Actually, Matt, I do recall that Worlds. The winds were awesome. I recall there were some specific instructions we were to follow with securing the jib halyards and how many wraps were allowed around the cleat. (Not enough by the way.) I also think we were requested to secure the masts to the boats because of the radical rake that was being used.
Posted By: Karl_Brogger

Re: Smaller sail for Hobie 16 - 05/11/08 05:21 AM

Do like the H14's do and use the main halyard to tie the mast down to the dolphin striker if you are concerned with it popping out with a loose rig.
Posted By: mako

Re: Smaller sail for Hobie 16 - 08/20/08 08:31 PM

I sailed my 16 with the cutoff 18 sail for the last 2 months.I used the loose foot boom from the 18. I thought it was easier to sail in all winds than the regular 16 sail. It tacks easily with or without the jib. The profile of the boat and sail look more like the later boat designs.
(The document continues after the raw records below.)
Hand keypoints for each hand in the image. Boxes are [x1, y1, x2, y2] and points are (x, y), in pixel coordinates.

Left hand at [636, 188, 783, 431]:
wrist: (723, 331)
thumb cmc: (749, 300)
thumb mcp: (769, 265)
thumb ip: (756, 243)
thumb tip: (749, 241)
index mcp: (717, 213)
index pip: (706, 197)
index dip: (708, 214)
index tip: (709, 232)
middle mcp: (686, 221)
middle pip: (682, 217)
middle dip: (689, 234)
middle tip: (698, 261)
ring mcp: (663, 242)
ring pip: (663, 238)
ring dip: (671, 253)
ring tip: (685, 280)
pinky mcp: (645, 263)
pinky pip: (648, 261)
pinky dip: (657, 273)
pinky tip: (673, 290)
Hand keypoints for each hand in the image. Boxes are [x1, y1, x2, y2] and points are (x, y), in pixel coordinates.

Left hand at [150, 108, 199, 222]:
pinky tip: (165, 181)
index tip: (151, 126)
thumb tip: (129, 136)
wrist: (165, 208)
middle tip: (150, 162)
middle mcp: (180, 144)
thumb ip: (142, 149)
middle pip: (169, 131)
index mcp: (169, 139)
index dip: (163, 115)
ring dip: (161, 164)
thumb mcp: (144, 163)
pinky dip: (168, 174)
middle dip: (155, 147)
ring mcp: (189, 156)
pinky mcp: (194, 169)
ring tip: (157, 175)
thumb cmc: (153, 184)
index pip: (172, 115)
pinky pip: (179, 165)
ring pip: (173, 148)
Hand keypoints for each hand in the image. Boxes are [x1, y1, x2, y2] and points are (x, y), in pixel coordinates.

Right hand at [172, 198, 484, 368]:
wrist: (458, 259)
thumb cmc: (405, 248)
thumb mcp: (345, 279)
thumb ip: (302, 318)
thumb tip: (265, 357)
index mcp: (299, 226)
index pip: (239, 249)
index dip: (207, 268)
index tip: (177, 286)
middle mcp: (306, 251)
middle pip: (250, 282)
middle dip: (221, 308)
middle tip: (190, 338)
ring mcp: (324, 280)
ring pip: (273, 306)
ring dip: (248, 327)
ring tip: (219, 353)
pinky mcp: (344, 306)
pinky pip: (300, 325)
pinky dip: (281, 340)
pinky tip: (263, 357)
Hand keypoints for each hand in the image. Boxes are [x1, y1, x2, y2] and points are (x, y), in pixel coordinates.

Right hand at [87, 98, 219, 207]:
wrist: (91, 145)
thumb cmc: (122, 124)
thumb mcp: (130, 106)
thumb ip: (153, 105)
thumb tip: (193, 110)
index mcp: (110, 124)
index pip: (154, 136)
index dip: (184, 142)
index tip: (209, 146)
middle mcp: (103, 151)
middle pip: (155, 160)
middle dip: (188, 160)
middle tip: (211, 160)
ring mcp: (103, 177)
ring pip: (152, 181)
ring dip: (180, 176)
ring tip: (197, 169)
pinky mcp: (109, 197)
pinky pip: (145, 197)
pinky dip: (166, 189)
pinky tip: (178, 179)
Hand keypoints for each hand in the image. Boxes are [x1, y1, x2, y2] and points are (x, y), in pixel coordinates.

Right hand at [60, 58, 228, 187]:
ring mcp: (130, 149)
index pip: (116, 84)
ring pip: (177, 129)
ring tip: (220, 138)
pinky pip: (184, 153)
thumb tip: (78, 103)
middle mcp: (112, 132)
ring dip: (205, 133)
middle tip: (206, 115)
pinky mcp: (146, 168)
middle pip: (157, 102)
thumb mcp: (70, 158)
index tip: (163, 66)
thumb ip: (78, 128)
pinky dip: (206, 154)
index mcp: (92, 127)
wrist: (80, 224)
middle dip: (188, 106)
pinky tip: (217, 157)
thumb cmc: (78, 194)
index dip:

About 15" short from the end of the boom and about 30" from the mast top. I had it out solo in about 20mph wind with no problem and saw GPS speed of 15.5 kn. It was the combination I was looking for for a crusing boat.
Posted By: BLMay

Re: Smaller sail for Hobie 16 - 10/04/08 12:38 AM

I use a boomless mainsail from a Gcat, it's way shorter than my Hobie's original and allows me to take novices out without them getting knocked in the head. I raise it all the way up the mast, putting it well above everyone's head. I still get good speed as the winds pick up, although it tries to curl up in winds over 20kts. It depowers easily and I know there won't be any capsizing even singlehanded. That's it in my avatar pic.